Comparative activity of ceftriaxone, ciprofloxacin and gentamicin as a function of bacterial growth rate probed by Escherichia coli chromosome replication in the mouse peritonitis model
Research output: Contribution to journal › Journal article › Research › peer-review
Commonly used antibiotics exert their effect predominantly on rapidly growing bacterial cells, yet growth dynamics taking place during infection in a complex host environment remain largely unknown. Hence, means to measure in situ bacterial growth rate is essential to predict the outcome of antibacterial treatment. We have recently validated chromosome replication as readout for in situ bacterial growth rate during Escherichia coli infection in the mouse peritonitis model.
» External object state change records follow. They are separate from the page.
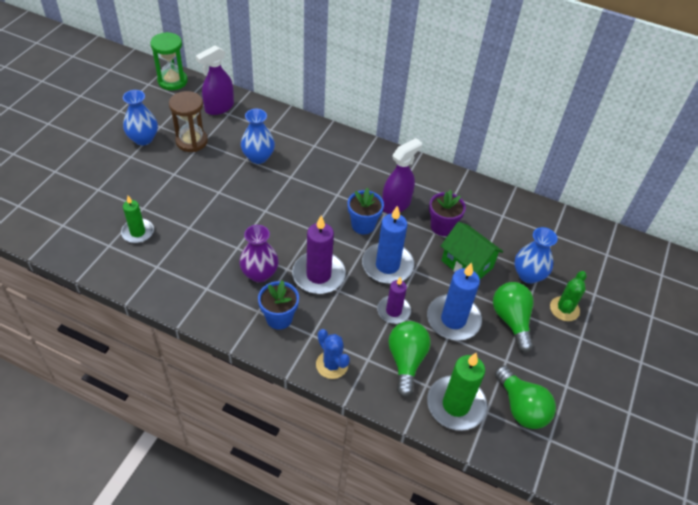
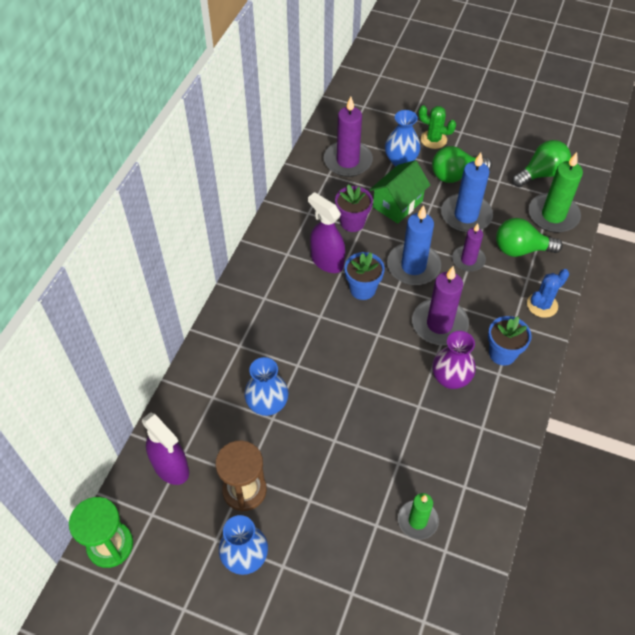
camera: 90 degrees left, 5 degrees up
none -> purple candle [324,97,373,177]

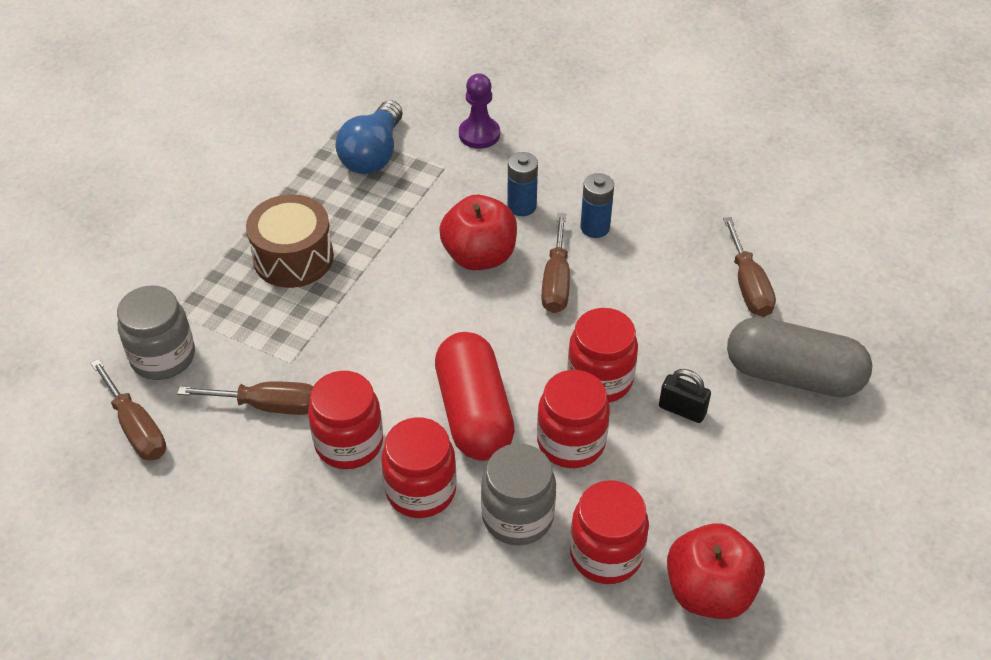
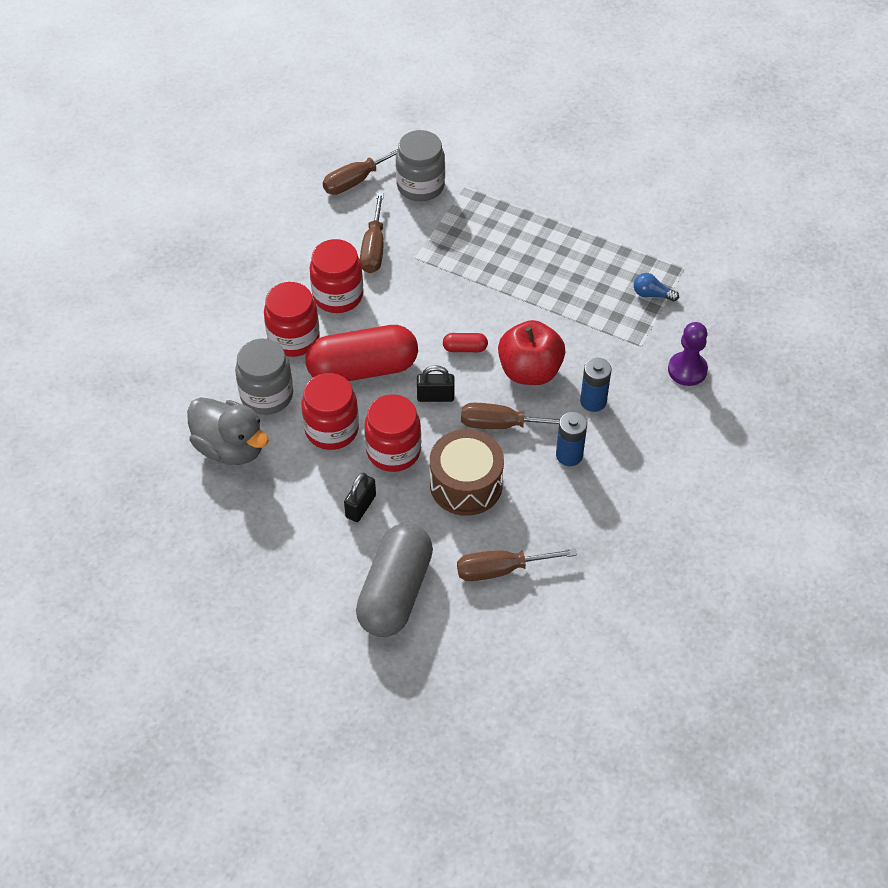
camera: 90 degrees right, 5 degrees up
brown drum [246,194,334,288] -> brown drum moved to [430,429,504,516]
blue light bulb [335,100,403,174] -> blue light bulb [634,273,679,301], size x0.48
red jar [570,481,649,584] -> grey duck [187,397,269,465]
red apple [667,523,765,619] -> none
none -> black padlock [417,365,454,402]
none -> red capsule [443,333,488,352]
By the use of two complementary methods (qPCR and fluorescence microscopy) for differential genome origin and terminus copy number quantification, we demonstrated the ability to track bacterial growth rate, both on a population average and on a single-cell level; from one single biological specimen. Here, we asked whether the in situ growth rate could predict antibiotic treatment effect during infection in the same model. Parallel in vitro growth experiments were conducted as proof-of-concept Our data demonstrate that the activity of commonly used antibiotics ceftriaxone and gentamicin correlated with pre-treatment bacterial growth rate; both drugs performing better during rapid growth than during slow growth. Conversely, ciprofloxacin was less sensitive to bacterial growth rate, both in a homogenous in vitro bacterial population and in a more heterogeneous in vivo bacterial population. The method serves as a platform to test any antibiotic's dependency upon active in situ bacterial growth. Improved insight into this relationship in vivo could ultimately prove helpful in evaluating future antibacterial strategies.